I have put decals and stickers on the window so that he will realize
there is a wall there - but he just gets so worked up. I even put a couch
in front of the window.
Incident #3:
Thor thinks he is small enough to sleep on the back of the couch (you know
- the one sitting in front of the window?) He will be OK until he starts
to dream then he always falls off! Then he gets stuck on his back behind
the couch until we rescue him. We look around the room - "Honey?
have you seen Thor?" We both look at each other then slowly we
look behind the couch - Yep! there is Thor! On his back wedged between
the couch and the wall just waiting for us to find him! (tail wagging
and everything!)
Incident #4:
While driving down the highway at unDoGly speeds we discover that Thor
knows how to use the electric window opener - WAIT! He is also trying
to jump out of the moving vehicle! (swerve, swear, swerve again...)
Incident #5:
We have discovered that Thor doesn't like to climb up the mountain but
he loves to run down! Imagine this: it's a peaceful afternoon -
you have just carried your 50-pound bull terrier up a steep
mountainside trail because he refused to go up of his own will. You
are looking down the other side of this rather tall, wet and very
muddy mountain enjoying the breathtaking view when your dog sees some
small insect maybe? or maybe he has just decided that he'll exact
payback for dragging him up there - he takes off at full speed
with you attached to his lead!
◇ ◇ ◇ ◇
— Set problem 1 —
In the account of Thor's incidents, why did the narrator put decals and stickers on the window? Answer in one to three sentences.
— Set problem 2 —
Pick up the account of Thor's incidents right after its last sentence and keep it going.
The listing after this point has nothing to do with the account of Thor's incidents.

— Data entries —
◇ ◇ ◇ ◇
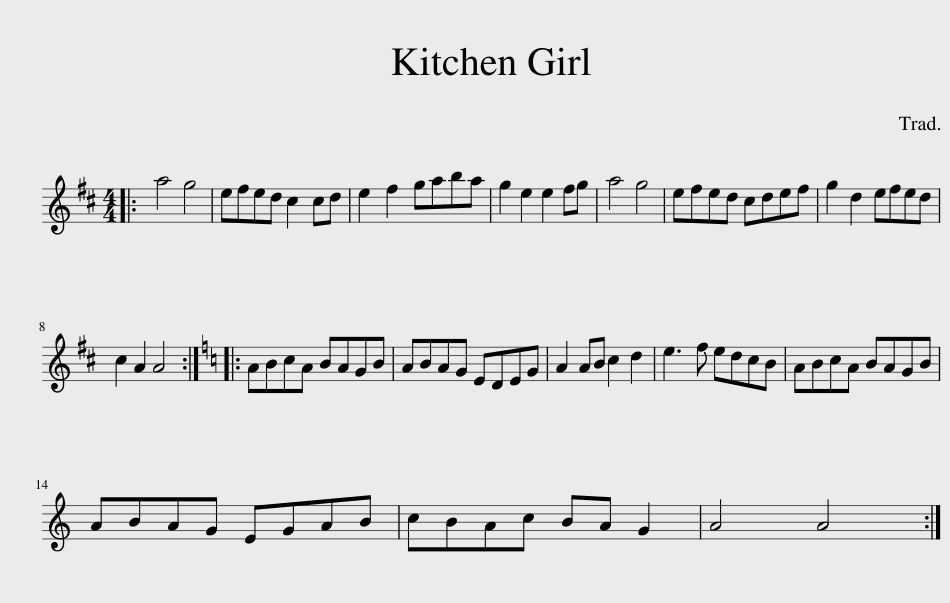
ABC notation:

X:1
L:1/8
M:4/4
I:linebreak $
K:D
V:1 treble
V:1
|: a4 g4 | efed c2 cd | e2 f2 gaba | g2 e2 e2 fg | a4 g4 | %5
 efed cdef | g2 d2 efed |$ c2 A2 A4 ::[K:Amin] ABcA BAGB | ABAG EDEG | %10
 A2 AB c2 d2 | e3 f edcB | ABcA BAGB |$ ABAG EGAB | cBAc BA G2 | %15
 A4 A4 :| %16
◇ ◇ ◇ ◇
— Reply 1 —
The narrator put decals and stickers on the window so that Thor would realize there is a wall there.

— Reply 2 —
Forget trying to hold your ground - the ground is wet and muddy from
the previous night's rain storm - your only hope is to stay upright and
keep up! The dog who wouldn't climb to save his own life has
suddenly developed agility beyond measure as he drags you down this
huge mountainside (was that a bear that you just slid past?!). Your
spouse yells Duck! (in between gales of laughter) just at the
time you get whacked in the face with a tree branch and you spend the
rest of this descent on your back hoping your nose isn't broken. When
you get to the end, does your dog appologize? Absolutely not! Does he
make sure you are not crippled for life? NOPE! He immediately decides
to aggravate some burrowing creature by digging up its home and kicking
the dirt right at you as you lay there helplessly waiting for an airvac
to rescue you.
Now after I have told you all of this you have to wonder... where
was my survival instinct when I said Honey... lets get a bull-
terrier!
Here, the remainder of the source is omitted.